Here are three of the biggest dividend buys in Europe.
Big Dividend Stocks to Buy in Europe: Unilever plc (ADR) (UL)
Dividend Yield: 2.9%
Dove soap, Hellman’s mayonnaise, Q-tips … these are all brands most people are familiar with. In fact, you probably use some of these brands yourself. But what they really are is a perfect example of how Europe’s multinational products are everywhere.
Owning these bands — and over 400 others — is consumer products giant Unilever plc (ADR) (NYSE:UL). The beauty for UL is that these brands are sold in 190 countries and that emerging markets make up 58% of its €53 billion in sales. It’s as multinational as it comes.
With the euro dropping versus the dollar, Unilever has been able to pick-up some extra boosts thanks to the weakened currency. Last year, UL managed to realize an extra 3% growth in earnings solely based on beneficial currency movements.
For investors, that has helped Unilever get serious about its dividend. The firm moved to a quarterly payout back in 2010 and started returning excess cash back to investors as dividends. Since the switch, UL has managed to grow its payout 34% and currently yields a healthy 2.9%.
With the firm continuing to see rising sales in non-European markets and its home currency dropping, UL should have no trouble keeping the dividends going throughout the future.
Big Dividend Stocks to Buy in Europe: Anheuser Busch Inbev SA (ADR) (BUD)
Dividend Yield: 3.64%
Budweiser and baseball. It’s as American as, well Budweiser and baseball. Except that Budweiser isn’t exactly American, it’s owned by Belgium brewing giant Anheuser Busch Inbev SA (ADR) (NYSE:BUD).
BUD is the world’s brewing kingpin and sells its beer in more than 100 countries. It features a stable of brands that generate an excess of a billion each in sales. This includes its namesake Budweiser, Corona and Stella Artois. That fact has helped Anheuser Busch generate revenues of more than $43 billion last year.

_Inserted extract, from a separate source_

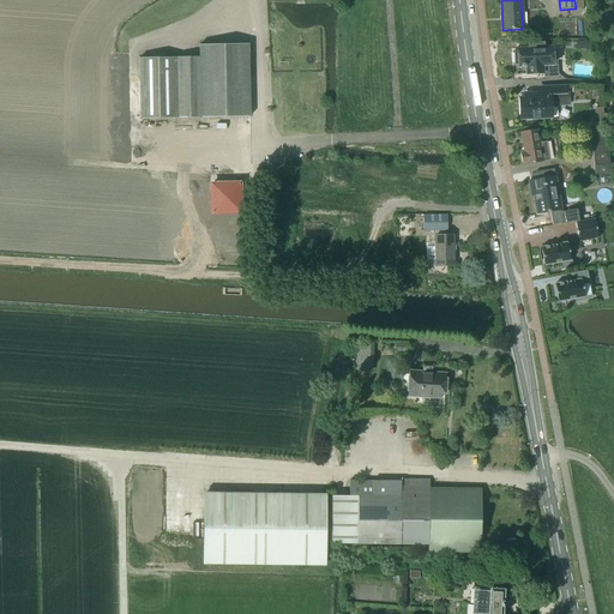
[(518,50),(515,50),(515,65),(518,65),(518,67),(522,66),(522,67),(525,67),(525,66),(527,66),(527,74),(535,74),(537,73),(543,73),(543,72),(543,66),(553,65),(553,64),(557,62),(555,56),(553,55),(553,47),(548,47),(545,48),(541,48),(540,43),(528,43),(528,48),(518,49),(518,50)]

But the brewing giant isn’t resting on its laurels. The firm has continued to plow big bucks into local and smaller craft brewers in the U.S., and it has recently taken on adding “near-beer” or healthy beer choices to its arsenal.

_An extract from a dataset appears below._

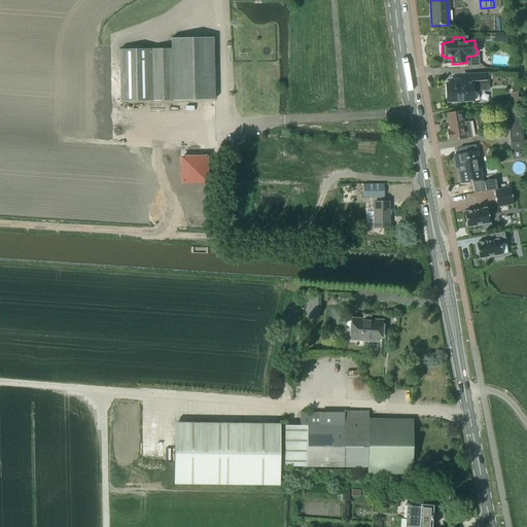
[(120,102),(173,101),(214,100),(213,38),(172,38),(172,48),(119,49),(120,102)]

As if that wasn’t enough, BUD has decided to take out its largest rival SABMiller plc (ADR) (OTCMKTS:SBMRY). That $106 billion buyout was cleared by the Justice Department on Wednesday and will instantly add sales and exposure to emerging markets.
Ultimately, it’ll add to BUD’s cash flows and dividend potential. Not that it needs help here. Anheuser Busch has managed to consistently grow its dividend over the last six years since becoming one firm and currently yields 3.64%.
Big Dividend Stocks to Buy in Europe: Total SA (ADR) (TOT)
Dividend Yield: 5.66%
When we think of the major oil companies, names like Exxon Mobil Corporation (NYSE:XOM). However, Europe is full of some big-time energy stocks that pump out major dividends as well. One of the best happens to be France’s Total SA (ADR) (NYSE:TOT).
TOT is nearly as big as XOM in many regards and features numerous assets across the world. That includes everything from major oil fields to pipelines and refining capacity. And those assets have been performing better than many of its peers as of late. During the oil crash of last year, TOT’s net income only fell by 18% versus declines north of 40% for some rivals.
The key has been the timing of Total’s CAPEX spending. The firm quickly put on hold several major oil projects or finished projects it had started just as oil was peeking. That meant that the major didn’t have to keep shelling out big bucks to complete them. As a result, TOT’s hefty 5.66% dividend yield is/was perhaps safer than some of the other super majors.
Yet, TOT trades for a discount verses them. Total can be had for trailing 12-month price-to-earnings ratio of just 28. XOM can be had for a P/E just north of 30, while Chevron Corporation (NYSE:CVX) can be had for a whopping 152.
As of this writing Aaron Levitt did not hold a position in any of the aforementioned securities.